◆ **Action item**
Put the lines below into a JSON list of strings, one string for each line, with any blank lines left out. Leave the pictures out.

(Dataset Opens)

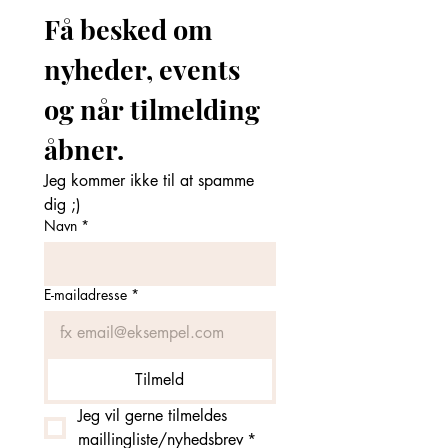
Få besked om 
nyheder, events 
og når tilmelding 
åbner. 
Jeg kommer ikke til at spamme 
dig ;)
Navn
*
E-mailadresse
*
Tilmeld
Jeg vil gerne tilmeldes 
maillingliste/nyhedsbrev
*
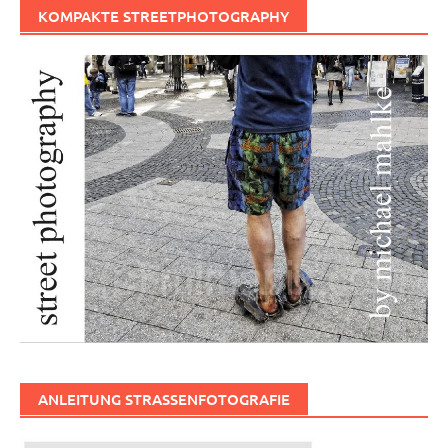
KOMPAKTE STREETPHOTOGRAPHY
ANLEITUNG STRASSENFOTOGRAFIE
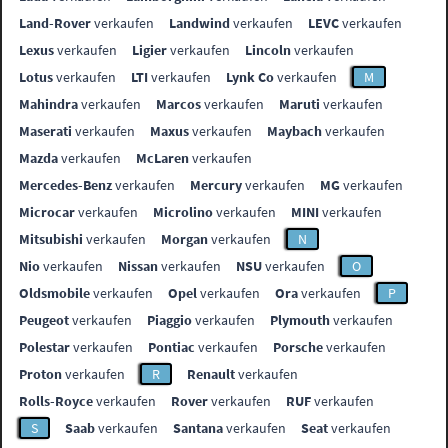
Land-Rover
verkaufen
Landwind
verkaufen
LEVC
verkaufen
Lexus
verkaufen
Ligier
verkaufen
Lincoln
verkaufen
Lotus
verkaufen
LTI
verkaufen
Lynk Co
verkaufen
M
Mahindra
verkaufen
Marcos
verkaufen
Maruti
verkaufen
Maserati
verkaufen
Maxus
verkaufen
Maybach
verkaufen
Mazda
verkaufen
McLaren
verkaufen
Mercedes-Benz
verkaufen
Mercury
verkaufen
MG
verkaufen
Microcar
verkaufen
Microlino
verkaufen
MINI
verkaufen
Mitsubishi
verkaufen
Morgan
verkaufen
N
Nio
verkaufen
Nissan
verkaufen
NSU
verkaufen
O
Oldsmobile
verkaufen
Opel
verkaufen
Ora
verkaufen
P
Peugeot
verkaufen
Piaggio
verkaufen
Plymouth
verkaufen
Polestar
verkaufen
Pontiac
verkaufen
Porsche
verkaufen
Proton
verkaufen
R
Renault
verkaufen
Rolls-Royce
verkaufen
Rover
verkaufen
RUF
verkaufen
S
Saab
verkaufen
Santana
verkaufen
Seat
verkaufen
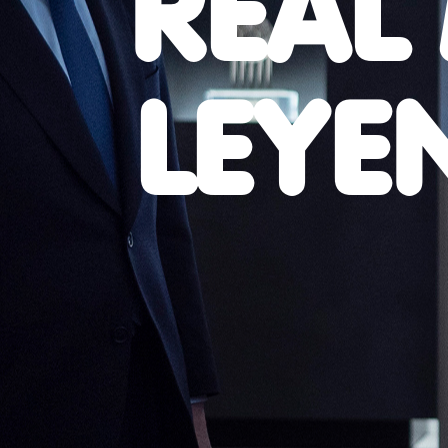
REAL
LEYE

(Dataset Closes)

◆ **Exercise result**
[
  "Få besked om ",
  "nyheder, events ",
  "og når tilmelding ",
  "åbner. ",
  "Jeg kommer ikke til at spamme ",
  "dig ;)",
  "Navn",
  "*",
  "E-mailadresse",
  "*",
  "Tilmeld",
  "Jeg vil gerne tilmeldes ",
  "maillingliste/nyhedsbrev",
  "*",
  "KOMPAKTE STREETPHOTOGRAPHY",
  "ANLEITUNG STRASSENFOTOGRAFIE",
  "Land-Rover",
  "verkaufen",
  "Landwind",
  "verkaufen",
  "LEVC",
  "verkaufen",
  "Lexus",
  "verkaufen",
  "Ligier",
  "verkaufen",
  "Lincoln",
  "verkaufen",
  "Lotus",
  "verkaufen",
  "LTI",
  "verkaufen",
  "Lynk Co",
  "verkaufen",
  "M",
  "Mahindra",
  "verkaufen",
  "Marcos",
  "verkaufen",
  "Maruti",
  "verkaufen",
  "Maserati",
  "verkaufen",
  "Maxus",
  "verkaufen",
  "Maybach",
  "verkaufen",
  "Mazda",
  "verkaufen",
  "McLaren",
  "verkaufen",
  "Mercedes-Benz",
  "verkaufen",
  "Mercury",
  "verkaufen",
  "MG",
  "verkaufen",
  "Microcar",
  "verkaufen",
  "Microlino",
  "verkaufen",
  "MINI",
  "verkaufen",
  "Mitsubishi",
  "verkaufen",
  "Morgan",
  "verkaufen",
  "N",
  "Nio",
  "verkaufen",
  "Nissan",
  "verkaufen",
  "NSU",
  "verkaufen",
  "O",
  "Oldsmobile",
  "verkaufen",
  "Opel",
  "verkaufen",
  "Ora",
  "verkaufen",
  "P",
  "Peugeot",
  "verkaufen",
  "Piaggio",
  "verkaufen",
  "Plymouth",
  "verkaufen",
  "Polestar",
  "verkaufen",
  "Pontiac",
  "verkaufen",
  "Porsche",
  "verkaufen",
  "Proton",
  "verkaufen",
  "R",
  "Renault",
  "verkaufen",
  "Rolls-Royce",
  "verkaufen",
  "Rover",
  "verkaufen",
  "RUF",
  "verkaufen",
  "S",
  "Saab",
  "verkaufen",
  "Santana",
  "verkaufen",
  "Seat",
  "verkaufen",
  "REAL",
  "LEYE"
]